Admins can further limit agent capabilities within specific apps, such as Gmail, by controlling parameters and allowable actions. This adds an extra layer of security for sensitive workflows involving external communication.
Systems can require user confirmation before executing consequential actions, introducing a human-in-the-loop mechanism that reduces the risk of unintended outcomes while preserving automation benefits.
Workspace AI agents are accelerating operational efficiency while embedding layered controls that allow organizations to balance automation with security and oversight.
Workspace agents can run important workflows for your team around the clock. Let's take a look at this product feedback intel agent which gathers important customer contacts and product feedback from a CRM. Creates artifacts such as PRD briefs and slides and actionable tickets and tools like linear. Now this agent is set up to provide these weekly updates in Slack on a schedule. As you can see here, if we go into the Slack channel, you can see how the agent supports the product team by consolidating context across the tools they use and proactively sharing its analysis in this team's shared Slack channel. The agent can also respond with more context, incorporate feedback, and apply that feedback next time it runs due to its memory.
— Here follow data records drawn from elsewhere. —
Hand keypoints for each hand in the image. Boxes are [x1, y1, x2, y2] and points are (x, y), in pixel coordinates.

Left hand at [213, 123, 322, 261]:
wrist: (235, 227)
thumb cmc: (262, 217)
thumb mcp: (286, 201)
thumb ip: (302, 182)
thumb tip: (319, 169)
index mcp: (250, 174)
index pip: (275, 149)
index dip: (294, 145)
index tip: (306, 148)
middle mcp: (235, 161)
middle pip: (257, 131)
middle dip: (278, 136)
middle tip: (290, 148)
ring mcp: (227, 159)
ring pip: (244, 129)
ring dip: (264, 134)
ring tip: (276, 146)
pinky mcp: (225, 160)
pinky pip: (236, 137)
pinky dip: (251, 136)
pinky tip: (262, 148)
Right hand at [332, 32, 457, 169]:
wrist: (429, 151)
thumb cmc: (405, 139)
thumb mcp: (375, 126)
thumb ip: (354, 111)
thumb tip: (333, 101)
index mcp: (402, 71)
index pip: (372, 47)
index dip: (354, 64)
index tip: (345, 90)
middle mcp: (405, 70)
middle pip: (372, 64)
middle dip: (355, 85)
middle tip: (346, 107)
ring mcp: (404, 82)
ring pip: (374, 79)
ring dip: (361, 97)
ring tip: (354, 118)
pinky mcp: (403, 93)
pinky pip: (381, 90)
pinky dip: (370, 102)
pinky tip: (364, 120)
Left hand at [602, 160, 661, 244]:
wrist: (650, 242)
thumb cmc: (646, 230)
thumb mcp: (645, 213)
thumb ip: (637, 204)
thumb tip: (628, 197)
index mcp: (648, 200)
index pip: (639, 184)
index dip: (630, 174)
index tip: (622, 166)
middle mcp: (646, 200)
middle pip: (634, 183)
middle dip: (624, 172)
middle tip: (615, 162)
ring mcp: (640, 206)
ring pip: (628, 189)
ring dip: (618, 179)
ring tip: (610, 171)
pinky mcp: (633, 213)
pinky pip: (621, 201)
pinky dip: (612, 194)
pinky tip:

So, given that this agent has access to a number of tools and apps, let's take a look behind the scenes at the controls that agent builders have. Agent builders are the ones who determine what the agent has access to and the actions it's allowed to take. They're able to toggle specific write and read actions and also set up additional action constraints using natural language much like the agent building process. So here for this agent, I've set up an action constraint so that it can only send emails to openai.com recipients as the agent is handling sensitive customer and product information. And in Chat GBT enterprise, admins can govern this across the workspace with powerful rolesbased access controls. Admins determine who can build, publish, and what apps and actions agents can have access to. So let's take a look at the setup for apps. I'll quickly run through the additional controls that an admin has for your agent builders and their agents. So, if we take a look here at Gmail, which was the application we were just on, we can take a look at the additional admin controls as it relates to restricting access to certain applications based off a user's role. The ability to have further constraints on specific app parameters and actions, as you can see here. And last of all, the ability to set up human in the loop confirmation flows so that chat GPT will prompt for user confirmation for actions that it deems consequential. So all in all with workspace agents teams move faster while IT and admins keep the right controls in place.